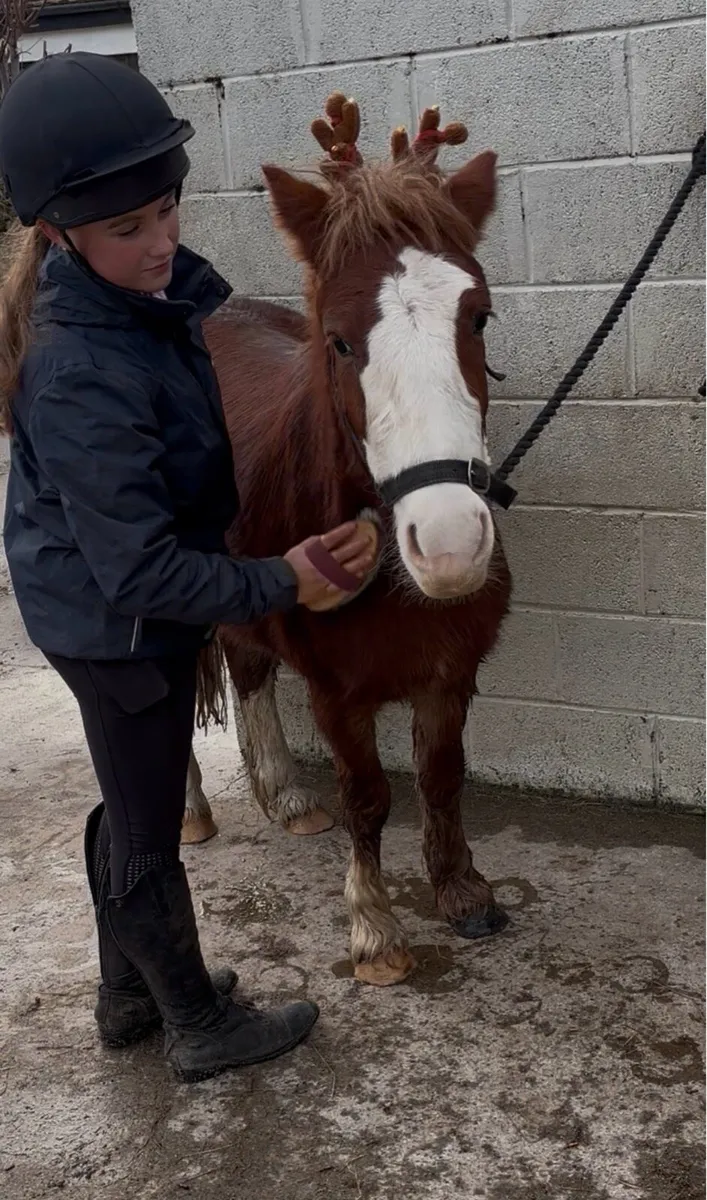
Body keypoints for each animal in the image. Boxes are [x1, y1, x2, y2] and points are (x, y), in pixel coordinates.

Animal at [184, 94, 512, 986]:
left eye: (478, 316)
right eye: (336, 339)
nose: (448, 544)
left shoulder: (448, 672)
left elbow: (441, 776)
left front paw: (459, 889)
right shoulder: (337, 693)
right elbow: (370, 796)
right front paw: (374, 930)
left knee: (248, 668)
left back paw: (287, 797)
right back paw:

• Exercise:
Go through the listing above and write it out again exactly, dropping the pictures.

• Output below:
Body keypoints for each animal in the image. Boxes are [x1, y1, x2, y2] and points are (x, y), in pixel coordinates.

Animal at [184, 94, 512, 986]:
left eye: (478, 316)
right eye: (336, 339)
nose: (448, 544)
left shoulder: (448, 672)
left elbow: (441, 776)
left front paw: (459, 889)
right shoulder: (337, 693)
right elbow: (370, 796)
right front paw: (374, 930)
left knee: (248, 668)
left back paw: (287, 797)
right back paw:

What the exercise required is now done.